# What needs to be done
Pull out the text from every entry below word for word, line by line, and leave out the pictures.

# Extracted data

━━━━━━

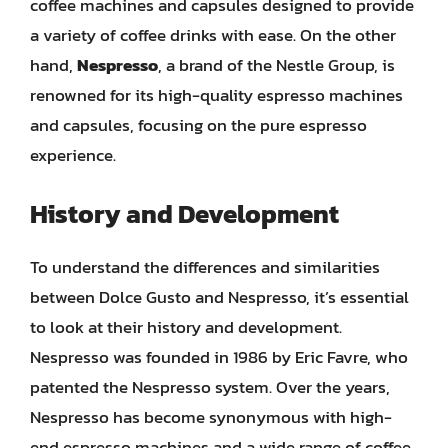
coffee machines and capsules designed to provide
a variety of coffee drinks with ease. On the other
hand,
Nespresso
, a brand of the Nestle Group, is
renowned for its high-quality espresso machines
and capsules, focusing on the pure espresso
experience.
History and Development
To understand the differences and similarities
between Dolce Gusto and Nespresso, it’s essential
to look at their history and development.
Nespresso was founded in 1986 by Eric Favre, who
patented the Nespresso system. Over the years,
Nespresso has become synonymous with high-
end espresso machines and a wide range of coffee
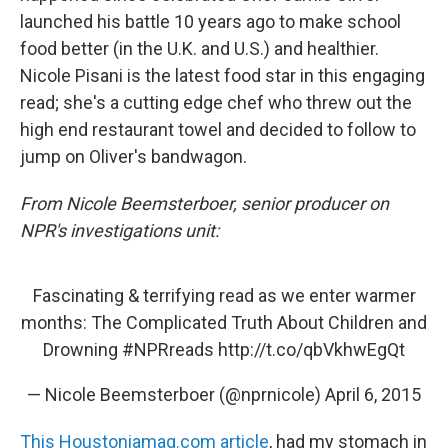
launched his battle 10 years ago to make school
food better (in the U.K. and U.S.) and healthier.
Nicole Pisani is the latest food star in this engaging
read; she's a cutting edge chef who threw out the
high end restaurant towel and decided to follow to
jump on Oliver's bandwagon.
From Nicole Beemsterboer, senior producer on
NPR's investigations unit:
Fascinating & terrifying read as we enter warmer
months: The Complicated Truth About Children and
Drowning
#NPRreads
http://t.co/qbVkhwEgQt
— Nicole Beemsterboer (@nprnicole)
April 6, 2015
This Houstoniamag.com article
, had my stomach in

━━━━━━

# Exercise response
coffee machines and capsules designed to provide
a variety of coffee drinks with ease. On the other
hand,
Nespresso
, a brand of the Nestle Group, is
renowned for its high-quality espresso machines
and capsules, focusing on the pure espresso
experience.
History and Development
To understand the differences and similarities
between Dolce Gusto and Nespresso, it’s essential
to look at their history and development.
Nespresso was founded in 1986 by Eric Favre, who
patented the Nespresso system. Over the years,
Nespresso has become synonymous with high-
end espresso machines and a wide range of coffee
launched his battle 10 years ago to make school
food better (in the U.K. and U.S.) and healthier.
Nicole Pisani is the latest food star in this engaging
read; she's a cutting edge chef who threw out the
high end restaurant towel and decided to follow to
jump on Oliver's bandwagon.
From Nicole Beemsterboer, senior producer on
NPR's investigations unit:
Fascinating & terrifying read as we enter warmer
months: The Complicated Truth About Children and
Drowning
#NPRreads
http://t.co/qbVkhwEgQt
— Nicole Beemsterboer (@nprnicole)
April 6, 2015
This Houstoniamag.com article
, had my stomach in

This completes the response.